All this time that is wasted in the fight for political power should see us focused on working together to craft a long-term strategic development plan for Guyana. For example, what are the development projects that should be high on the agenda for the next five years? The fact remains that oil will not last forever, it will be exhausted. In fact, the traditional export commodities such as gold would outlive oil, and therefore how do we continue to incentivise and revamp these traditional sectors as part of a long-term development strategy for Guyana? These are but a few examples of where the attention needs to be focused by not only the political leaders, but also all other stakeholders involved.
Finally, speaking of traditional sectors that will far outlive oil, it is unfortunate that Guyana has opted to get rid of the sugar industry, rather than focusing on how to reposition the sugar industry amidst the evolving global changes of where the sugar industry is heading. In this respect, empirical work has suggested that, with changing sugar markets in the U.S and around the world, innovation and environmental protection through value addition and diversification will be crucial for sustainability of the sugarcane industry. Commercial sucrose has very high purity (99%), making it the purest organic substance produced on an industrial scale. Several value added commodities are currently produced from sucrose by chemical or biotechnological derivatisation. Increasing use of biotechnological methods to derivatise the sucrose molecule is envisaged to add special functionalities to the sucrose products, which are becoming important in the emerging bio-economy (Eggleston et.al, 2016).
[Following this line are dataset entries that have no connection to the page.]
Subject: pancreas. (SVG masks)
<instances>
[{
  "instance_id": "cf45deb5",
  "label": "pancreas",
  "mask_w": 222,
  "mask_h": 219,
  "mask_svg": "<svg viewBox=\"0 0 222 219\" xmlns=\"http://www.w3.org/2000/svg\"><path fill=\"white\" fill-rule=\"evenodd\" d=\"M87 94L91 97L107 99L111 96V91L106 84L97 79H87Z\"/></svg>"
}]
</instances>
In referencing Eggleston et.al. (2016), the sugarcane industry is currently faced with the reality that sugar, molasses, and bagasse can no longer be regarded as the final products for factory refinery. Instead, the sugar industry should be regarded as a biomass-based industry that is not only equipped to manufacture products for the food sector, but also value added biofuels, energy and chemicals for the non-food sector. Sugarcane fits well into the emerging concept of a renewable carbohydrate feedstock because of its availability, and it is among the plants giving the highest yields of carbohydrates per hectare.